You have a variety of other IPC mechanisms though, the usual one for requesting that another process exit gracefully is PostMessage(WM_QUIT), but that's really only applicable to graphical applications which Perl scripts usually aren't.

A well supported approach on Windows would be for the parent process to create an event (with the inheritable flag) and pass the handle to the child process, putting it into the environment would be very convenient for Perl. Then the child can perform an action in response to the event.
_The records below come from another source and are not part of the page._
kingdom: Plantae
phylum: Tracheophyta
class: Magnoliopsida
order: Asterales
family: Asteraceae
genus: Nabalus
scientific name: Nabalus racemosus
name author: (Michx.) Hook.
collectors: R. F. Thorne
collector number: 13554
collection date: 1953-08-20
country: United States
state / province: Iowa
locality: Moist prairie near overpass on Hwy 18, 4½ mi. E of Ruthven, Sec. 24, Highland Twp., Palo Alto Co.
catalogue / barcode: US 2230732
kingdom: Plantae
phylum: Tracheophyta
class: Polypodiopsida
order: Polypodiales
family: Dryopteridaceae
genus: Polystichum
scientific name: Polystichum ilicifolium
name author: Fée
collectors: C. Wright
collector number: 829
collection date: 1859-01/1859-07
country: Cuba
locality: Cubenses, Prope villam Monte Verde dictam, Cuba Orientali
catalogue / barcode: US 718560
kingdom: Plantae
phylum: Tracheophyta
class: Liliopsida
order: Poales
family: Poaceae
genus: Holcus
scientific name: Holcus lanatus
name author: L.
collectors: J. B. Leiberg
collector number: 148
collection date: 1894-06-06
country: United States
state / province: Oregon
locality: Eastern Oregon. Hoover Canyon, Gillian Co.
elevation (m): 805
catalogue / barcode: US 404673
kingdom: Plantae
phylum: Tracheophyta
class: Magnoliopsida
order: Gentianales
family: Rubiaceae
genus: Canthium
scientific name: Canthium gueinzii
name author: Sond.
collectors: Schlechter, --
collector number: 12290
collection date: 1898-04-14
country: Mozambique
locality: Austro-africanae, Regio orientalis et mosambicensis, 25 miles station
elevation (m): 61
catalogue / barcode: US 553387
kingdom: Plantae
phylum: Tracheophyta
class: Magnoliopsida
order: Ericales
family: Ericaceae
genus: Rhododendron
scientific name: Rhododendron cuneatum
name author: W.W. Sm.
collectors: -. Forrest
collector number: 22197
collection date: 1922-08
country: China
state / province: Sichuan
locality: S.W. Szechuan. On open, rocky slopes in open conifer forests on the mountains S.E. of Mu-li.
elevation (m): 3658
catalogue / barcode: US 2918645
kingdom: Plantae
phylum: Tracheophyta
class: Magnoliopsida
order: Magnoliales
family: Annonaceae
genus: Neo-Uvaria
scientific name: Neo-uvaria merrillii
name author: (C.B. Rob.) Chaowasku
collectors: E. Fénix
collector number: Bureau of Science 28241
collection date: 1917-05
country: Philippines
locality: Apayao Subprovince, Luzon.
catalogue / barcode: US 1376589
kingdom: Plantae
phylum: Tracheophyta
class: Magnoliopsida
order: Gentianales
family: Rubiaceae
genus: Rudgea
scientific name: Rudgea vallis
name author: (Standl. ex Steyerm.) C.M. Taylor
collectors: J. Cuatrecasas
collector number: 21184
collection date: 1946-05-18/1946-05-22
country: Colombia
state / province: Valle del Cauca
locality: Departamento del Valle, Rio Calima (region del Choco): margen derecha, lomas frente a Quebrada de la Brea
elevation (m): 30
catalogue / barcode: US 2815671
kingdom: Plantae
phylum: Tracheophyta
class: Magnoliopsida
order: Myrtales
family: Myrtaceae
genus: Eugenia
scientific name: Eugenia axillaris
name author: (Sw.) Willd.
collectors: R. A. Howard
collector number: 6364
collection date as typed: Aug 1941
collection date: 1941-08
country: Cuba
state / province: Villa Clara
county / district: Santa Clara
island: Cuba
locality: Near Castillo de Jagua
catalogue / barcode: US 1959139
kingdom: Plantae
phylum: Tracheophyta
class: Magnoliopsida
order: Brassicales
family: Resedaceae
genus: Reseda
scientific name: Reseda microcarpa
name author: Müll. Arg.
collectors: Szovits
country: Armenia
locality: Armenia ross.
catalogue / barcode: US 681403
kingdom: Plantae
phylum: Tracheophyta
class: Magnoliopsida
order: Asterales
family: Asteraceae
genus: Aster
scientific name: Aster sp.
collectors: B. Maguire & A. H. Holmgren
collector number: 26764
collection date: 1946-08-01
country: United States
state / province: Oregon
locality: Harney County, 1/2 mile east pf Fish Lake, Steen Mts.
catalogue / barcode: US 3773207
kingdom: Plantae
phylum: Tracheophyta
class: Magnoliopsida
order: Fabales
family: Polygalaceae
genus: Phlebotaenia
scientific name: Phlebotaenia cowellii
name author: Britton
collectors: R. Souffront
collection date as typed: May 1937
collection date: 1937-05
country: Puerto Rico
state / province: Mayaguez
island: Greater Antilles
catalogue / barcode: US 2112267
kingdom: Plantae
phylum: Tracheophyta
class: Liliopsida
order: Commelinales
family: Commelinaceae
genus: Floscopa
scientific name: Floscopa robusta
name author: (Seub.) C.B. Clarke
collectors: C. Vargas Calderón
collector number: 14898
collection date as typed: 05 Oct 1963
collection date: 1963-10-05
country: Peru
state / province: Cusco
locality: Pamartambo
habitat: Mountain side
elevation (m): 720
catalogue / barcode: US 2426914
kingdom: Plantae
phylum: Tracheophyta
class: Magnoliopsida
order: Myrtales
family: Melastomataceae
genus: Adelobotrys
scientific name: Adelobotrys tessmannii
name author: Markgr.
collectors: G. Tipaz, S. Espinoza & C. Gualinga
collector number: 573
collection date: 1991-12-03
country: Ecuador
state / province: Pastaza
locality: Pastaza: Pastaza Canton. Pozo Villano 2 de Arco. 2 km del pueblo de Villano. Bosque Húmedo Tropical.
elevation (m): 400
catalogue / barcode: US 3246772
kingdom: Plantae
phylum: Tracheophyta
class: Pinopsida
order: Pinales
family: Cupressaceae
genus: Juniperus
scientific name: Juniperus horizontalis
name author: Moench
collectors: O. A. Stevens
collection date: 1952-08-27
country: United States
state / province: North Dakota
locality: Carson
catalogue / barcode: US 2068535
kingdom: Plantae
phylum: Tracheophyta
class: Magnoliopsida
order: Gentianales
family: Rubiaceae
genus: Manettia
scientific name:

In addition to window message and kernel events you could use any of sockets, pipes, files, mailslots, process exit codes, shared memory, registry entries, and DDE to communicate between processes on Windows.

Ben Voigt
PostMessage(..) variations may be aimed at some miniperl.c variant (GUI-based perl interpreter just to catch a message?), some embedded XS code, or, (guess it has kinda similar under the hood) GTK window.
mhambra
Yes Perl scripts can create windows and receive messages, it's just unusual. `WM_QUIT` isn't actually sent to a window, but to a thread. As long as the thread is running a message loop it doesn't actually need a window.
Ben Voigt
@Ben Do you think you could elaborate a little on what you mean by "create an event?"
tzenes
In the caller, it's a call to the Windows API CreateEvent. The .NET way to call it is creating an instance of `EventWaitHandle`. The perl way is `Win32::Event` I think you'll have to use named events instead of inheritance because neither .NET nor Perl seem to provide a way to use events by numeric handle. Well, perl does mention `get_Win32_IPC_HANDLE`, but it'd probably be easier to generate a unique event name and pass that in an environment variable instead of the handle. http://search.cpan.org/~cjm/Win32-IPC/lib/Win32/Event.pm
Ben Voigt
A: 

As OS, Windows does not support signals. Perl on Windows has emulation of signals for

  • Ctrl-C

  • You can send a signal to other thread of the same Perl program.